==== Исходный отрывок

Другими словами, символическое повествование можно рассматривать так же и на
том же уровне, что и символический рисунок, или как множество других вещей,
имеющих тот же характер и играющих ту же роль; мифы являются символическими
повествованиями, как и притчи, которые существенно от них не отличаются122;
нам представляется, что здесь ничто не может вызвать ни малейших затруднений,
коль скоро уяснено общее и фундаментальное понятие символики.
Теперь
надлежит уточнить собственное значение самого слова «миф», что может привести
нас к ряду важных замечаний, связанных с характером и функцией
символики, рассматриваемой в более узком смысле: в этом случае она отличается
от обычного языка и в некоторых отношениях даже противостоит ему. Слово «миф»
толкуют обычно как синоним «сказания», подразумевая под этим просто какой-либо
вымысел, чаще всего более или менее поэтического характера; таков результат
вырождения, о котором мы говорили вначале; греки, из чьего языка заимствован
этот термин, и сами, конечно, несут свою долю ответственности за то, что по
сути является глубоким изменением и искажением первоначального смысла. В самом
деле, у них индивидуальная фантазия достаточно рано начала свободно проявляться
во всех видах искусства, которое не оставалось иератическим и символическим,
как у древних египтян и у народов Востока, а приняло вскоре совсем другое
направление: оно гораздо менее стремилось учить, нежели нравиться, и нашло свое
завершение в произведениях, почти лишенных всякого реального и глубокого
значения (в них могли сохраниться, пусть это и не осознавалось, разве что
элементы, принадлежавшие предшествующей традиции), в которых, во всяком случае,
уже не найти более следов той в высшей степени «точной» науки, каковой является
настоящая символика; в целом здесь лежит начало того, что можно назвать
светским искусством, и оно очевидным образом совпадает с началом столь же
светского мышления, обязанного проявлению той же самой индивидуальной фантазии
в другой области, известной под именем «философия». Упомянутая фантазия оказала
воздействие, в частности, на уже существовавшие мифы; поэты, которые уже не
были, как некогда, вещими сказителями и не обладали более «сверхчеловеческим»
вдохновением, развивая и видоизменяя мифы по прихоти своей фантазии,
расцвечивая их излишними и ненужными украшениями, затемнили и исказили их до
такой степени, что зачастую стало весьма трудно обнаружить их смысл и извлечь
из него существенные элементы, — разве что, пожалуй, путем сравнения с
подобными же символами, находимыми в других местах и не претерпевшими подобной
деформации; и в конечном счете можно сказать, что для большинства миф стал не
более чем символом, каковым он и остается для современных людей. Но это всего
лишь неверное словоупотребление и, можно сказать, чистой воды профанация;
следует же принять во внимание, что миф еще до всякой деформации представлял
собой в первую очередь символическое повествование, как мы сказали выше, и что
в этом и заключался смысл его существования; уже с такой точки зрения «миф»

========
==== Раздел данных

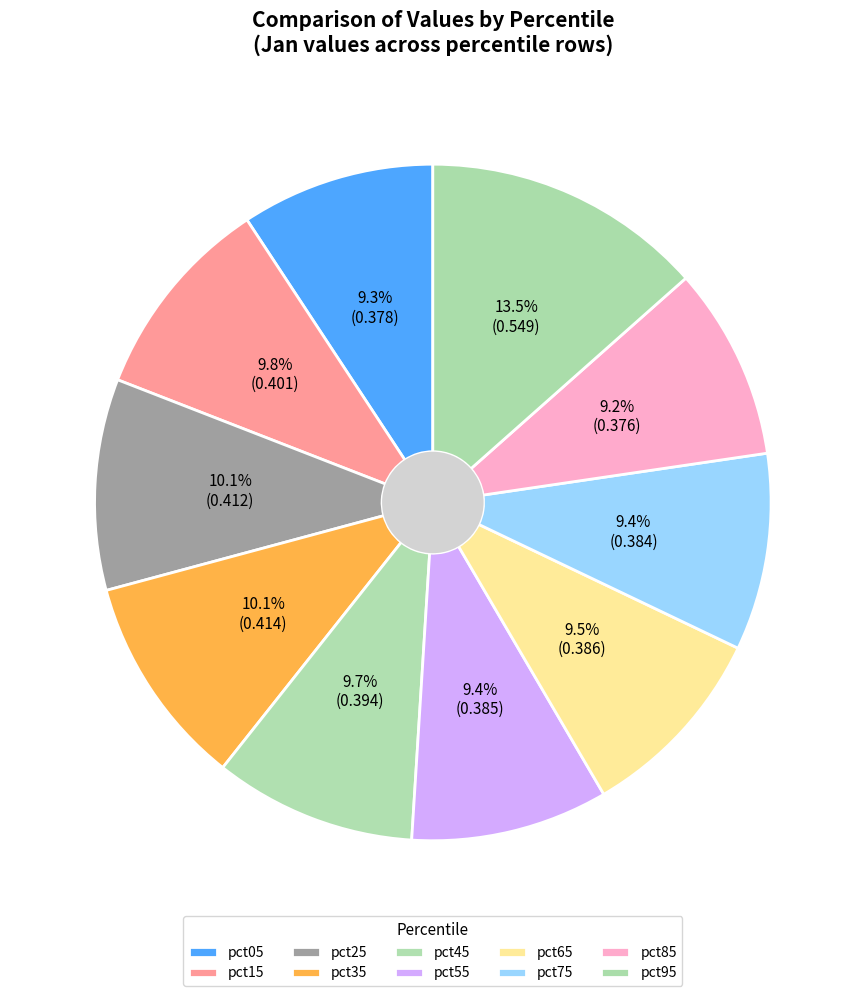

Is there any slice that represents more than half of the pie?

No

========

Условия заданий:
A) Перескажите, пожалуйста, отрывок о мифе в трех предложениях.
B) Продолжите отрывок о мифе сразу после слов «уже с такой точки зрения „миф“».
Перечень для работы не понадобится.

Результаты:
A) Символическое повествование стоит на том же уровне, что и символический рисунок, а мифы, как и притчи, являются символическими повествованиями. Слово «миф» обычно толкуют как вымысел поэтического характера, и это результат вырождения, за которое часть ответственности несут греки: их искусство стало светским и стремилось скорее нравиться, чем учить, а поэты, изменяя и украшая мифы по прихоти фантазии, исказили их так, что смысл стало трудно обнаружить. Такое словоупотребление неверно, ведь миф до всякой деформации был прежде всего символическим повествованием, и в этом заключался смысл его существования.

B)
вовсе не является синонимом «сказания»; ведь это последнее слово (по латыни fabula, от fari — говорить) этимологически
обозначает какой-либо рассказ, никоим образом не определяя особо его
направленность или характер; впрочем, здесь также значение «вымысла» возникло
лишь впоследствии. Более того, оба термина — «миф» и «сказание», — которые
стали принимать за равнозначные, происходят от корней, имеющих в
действительности противоположное значение; тогда как корень слова «сказание»
означает «говорить», корень слова «миф», сколь ни странным покажется это на
первый взгляд, когда речь идет о рассказе, означает, напротив, молчание.
В самом
деле, греческое слово mythos, «миф»,
происходит от корня ту, а последний (который присутствует в латинском mutus, немой) означает «закрытый
рот»123 и, следовательно, молчание124; таков смысл
глагола тиеiп — «закрыть
рот», «молчать» (и в расширительном понимании он означает также «закрыть глаза»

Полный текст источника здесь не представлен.